To­day’s cli­mate may seem harsh, but there have been pe­ri­ods when comity and good hu­mor were part of Wash­ing­ton life.

One feast of mer­ci­less barbs was the “stunt party” of the Women’s Na­tional Press Club, an an­nual tra­di­tion that be­gan in 1928. It was a lengthy the­atri­cal un­der­tak­ing that spoofed events and per­son­al­i­ties of the day. Sev­eral hun­dred fe­male jour­nal­ists, elected of­fi­cials and wives of dig­ni­taries came from around the coun­try for what grew into a weekend of fes­tiv­i­ties. The party it­self, usu­ally held at the Statler Ho­tel, was more than short satir­i­cal skits or a recital of one-lin­ers. There was singing, danc­ing and cos­tumes, with ev­ery­thing writ­ten and per­formed by club mem­bers.

A fre­quent pres­ence in star­ring roles was Hope Rid­ings Miller, The Post’s so­ci­ety ed­i­tor from 1937 to 1944. Miller, blond and pe­tite, longed to be­come a pro­fes­sional ac­tress. Dur­ing her year of grad­u­ate stud­ies at Columbia Univer­sity, she also took act­ing classes at the Lucy Fagan school in Green­wich Vil­lage. Writ­ing won out as Miller’s cho­sen field, and Wash­ing­ton be­came the grand stage for her long life, which ended in 2005 at age 99. Thanks to the WNPC’s stunt shows, she had reg­u­lar op­por­tu­ni­ties to per­form in the spot­light.

Miller made her stunt party de­but in 1938 play­ing Miss Lotta Busi­ness, op­po­site “Franklin DeLayno,” por­trayed by Es­ther Van Wagoner Tufty. Lotta com­plains to Franklin, “You haven’t left me any­thing to sit around on! Ev­ery­where I look there’s noth­ing but tax, tax, tax!” Later she ex­claims, “He pinched me on my undis­tributed prof­its!”

Six scenes fol­lowed, in­clud­ing a “Boy­cott Bal­let” and a seg­ment that takes place in a beauty par­lor, as a sendup of “The Women,” Clare Boothe Luce’s com­edy of man­ners.

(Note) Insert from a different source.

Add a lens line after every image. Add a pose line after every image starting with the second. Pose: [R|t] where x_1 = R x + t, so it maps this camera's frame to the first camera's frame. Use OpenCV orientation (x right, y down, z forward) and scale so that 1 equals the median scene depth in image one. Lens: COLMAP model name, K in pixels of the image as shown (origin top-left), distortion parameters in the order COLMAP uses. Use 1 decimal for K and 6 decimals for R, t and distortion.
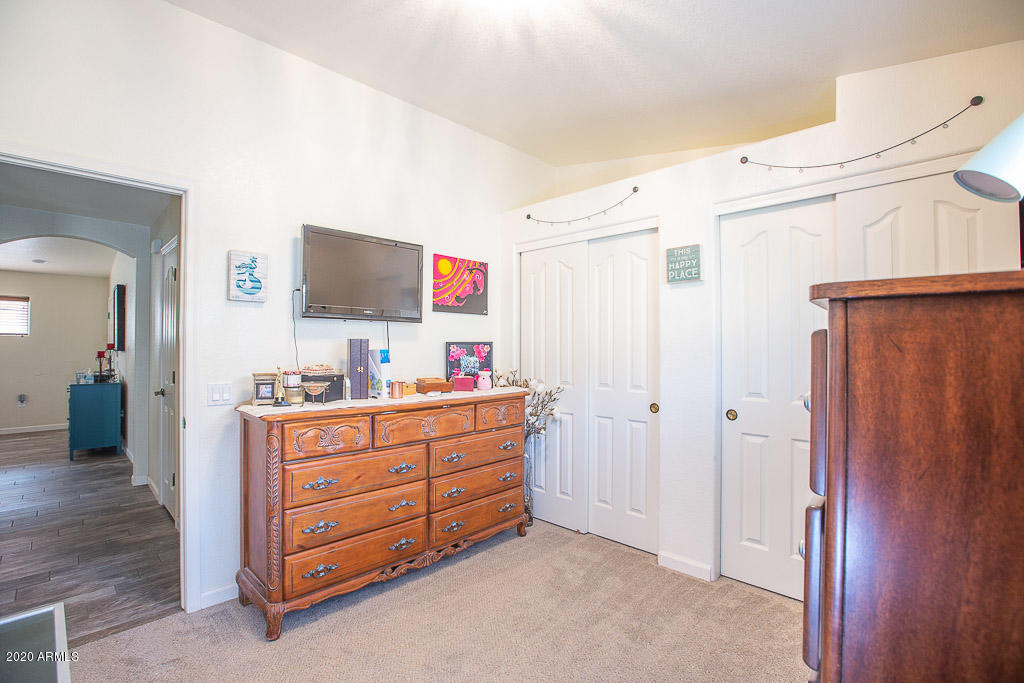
lens RADIAL K [[460.7, 0, 508.1], [0, 460.7, 351.0], [0, 0, 1]] dist [0.002047, -0.001377]
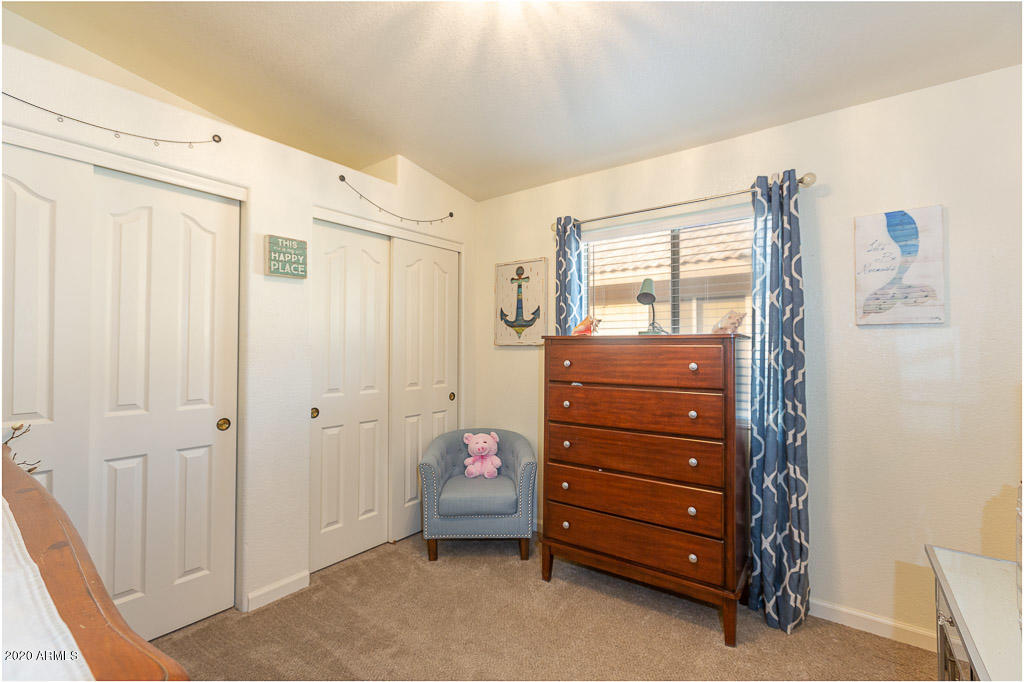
lens RADIAL K [[460.7, 0, 516.1], [0, 460.7, 341.4], [0, 0, 1]] dist [0.002047, -0.001377]
pose [[-0.116982, 0.006514, 0.993113, -0.594151], [-0.001955, 0.999975, -0.006789, -0.016136], [-0.993132, -0.002735, -0.116967, 0.671884]]
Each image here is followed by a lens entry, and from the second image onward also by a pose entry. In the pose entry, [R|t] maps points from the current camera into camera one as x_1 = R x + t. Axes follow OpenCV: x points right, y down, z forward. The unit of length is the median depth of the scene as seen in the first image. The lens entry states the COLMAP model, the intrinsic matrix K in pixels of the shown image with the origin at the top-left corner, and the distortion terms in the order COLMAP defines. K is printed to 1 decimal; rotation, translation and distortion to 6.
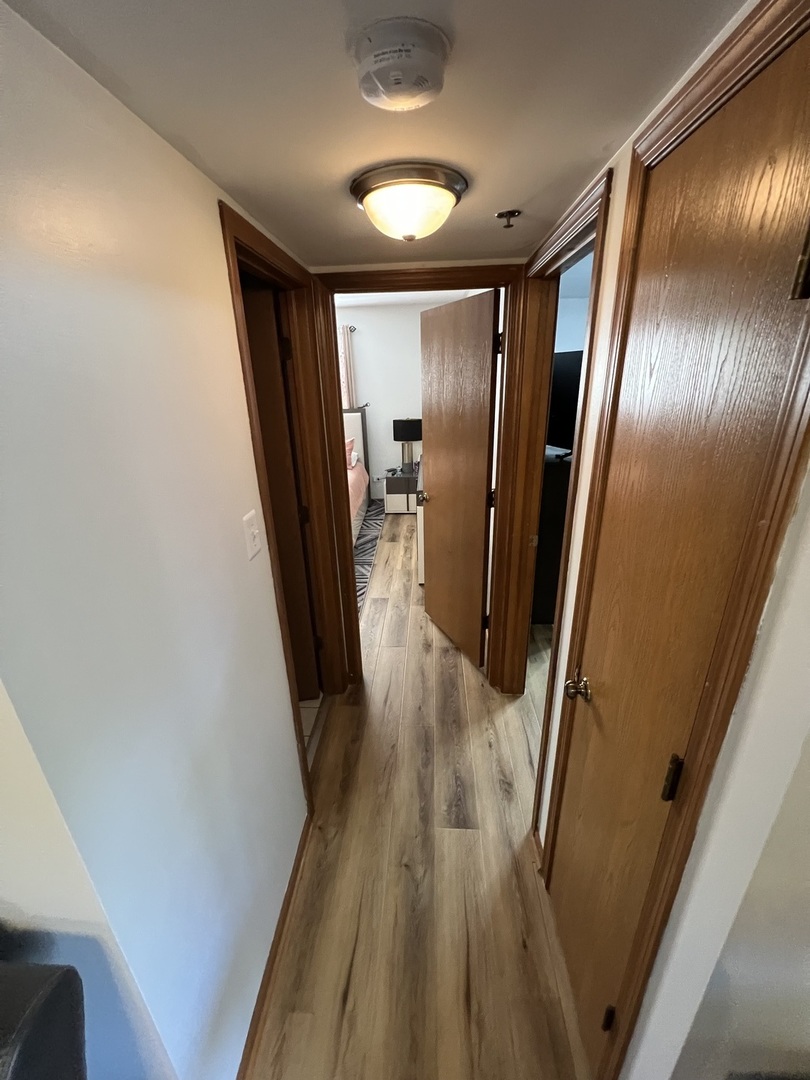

The seg­ment also poked fun at first lady Eleanor Roo­sevelt, who had re­cently ap­peared at her weekly news con­fer­ence wear­ing lip­stick and “a hint of rouge,” as Miller de­scribed it in a col­umn.

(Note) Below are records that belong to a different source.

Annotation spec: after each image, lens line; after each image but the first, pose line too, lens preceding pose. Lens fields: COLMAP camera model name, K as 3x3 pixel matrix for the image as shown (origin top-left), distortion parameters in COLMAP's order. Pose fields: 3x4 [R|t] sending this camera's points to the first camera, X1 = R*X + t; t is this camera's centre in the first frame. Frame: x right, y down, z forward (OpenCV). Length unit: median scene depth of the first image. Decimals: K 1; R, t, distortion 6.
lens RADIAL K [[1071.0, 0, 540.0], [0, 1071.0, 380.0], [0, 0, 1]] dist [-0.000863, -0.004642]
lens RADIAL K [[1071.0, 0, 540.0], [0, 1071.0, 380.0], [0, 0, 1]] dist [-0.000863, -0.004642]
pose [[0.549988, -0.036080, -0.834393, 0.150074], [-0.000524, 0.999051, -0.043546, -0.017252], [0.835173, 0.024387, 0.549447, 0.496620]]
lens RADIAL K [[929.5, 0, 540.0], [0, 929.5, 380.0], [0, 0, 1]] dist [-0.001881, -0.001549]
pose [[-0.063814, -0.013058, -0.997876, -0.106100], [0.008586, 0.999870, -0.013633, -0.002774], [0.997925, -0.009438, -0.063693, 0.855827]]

“We took our play­act­ing very se­ri­ously and would ag­o­nize to pro­duce amuse­ment and wit,” said Olive Clap­per, wife of Post po­lit­i­cal writer Ray­mond Clap­per.

As the years went by, the club al­lowed men to at­tend the par­ties. That seemed only fair, given that men were be­ing sat­i­rized.

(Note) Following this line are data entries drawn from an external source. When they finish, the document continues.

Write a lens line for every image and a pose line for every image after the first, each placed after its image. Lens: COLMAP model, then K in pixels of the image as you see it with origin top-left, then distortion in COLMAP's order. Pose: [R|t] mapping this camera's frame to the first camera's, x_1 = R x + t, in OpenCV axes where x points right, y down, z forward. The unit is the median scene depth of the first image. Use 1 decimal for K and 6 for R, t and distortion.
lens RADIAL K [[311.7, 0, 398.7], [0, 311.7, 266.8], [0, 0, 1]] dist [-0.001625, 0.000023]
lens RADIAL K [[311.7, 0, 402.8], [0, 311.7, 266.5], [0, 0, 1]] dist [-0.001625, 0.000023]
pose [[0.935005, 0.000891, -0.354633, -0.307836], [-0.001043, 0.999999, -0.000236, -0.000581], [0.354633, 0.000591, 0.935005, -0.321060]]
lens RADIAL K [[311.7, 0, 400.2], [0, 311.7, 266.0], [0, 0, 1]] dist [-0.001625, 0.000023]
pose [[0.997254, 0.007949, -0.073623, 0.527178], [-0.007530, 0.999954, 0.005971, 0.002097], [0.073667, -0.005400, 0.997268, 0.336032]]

Pres­i­dent Harry S. Tru­man and first lady Bess Tru­man at­tended the spring 1949 party, in which one of the big skits fo­cused on the first daugh­ter. Miller played Mar­garet Tru­man, then 25, an as­pir­ing singer and the most el­i­gi­ble woman in town. She was pestered by colum­nists des­per­ate to cover a White House wed­ding and hounded by bach­e­lors ea­ger for her hand. A pho­to­graph from that night shows Mar­garet/Hope perched on a stool, wear­ing a full-skirted, ivory-col­ored dress and glow­ing be­at­if­i­cally as she com­pletely ig­nores a quar­tet of ea­ger suit­ors, played by women in top hats and tails.

Chuck­ling along with the crowd, the pres­i­dent showed he was no stick in the mud, even though his ad­min­is­tra­tion and his only daugh­ter were be­ing mer­ci­lessly lam­pooned.

Just one year later, Tru­man was a thin­ner-skinned pres­i­dent and fa­ther when he sent a poi­son­pen let­ter to The Post’s mu­sic critic Paul Hume for his harsh re­view of Mar­garet’s singing.

The stunt par­ties faded away dur­ing the early 1960s. The Women’s Na­tional Press Club voted to al­low men in 1970 and be­came the Wash­ing­ton Press Club.

Hol­ly­wood gos­sip colum­nist Hedda Hop­per showed up for a stunt party in the mid-1940s. She wrote, “The most cre­ative women in our na­tional cap­i­tal can and do ridicule each other pub­licly, all in a spirit of good clean fun, with­out any ill-feel­ing, so that all can see, hear and gasp.”

If only Wash­ing­ton of to­day could re­cap­ture that spirit.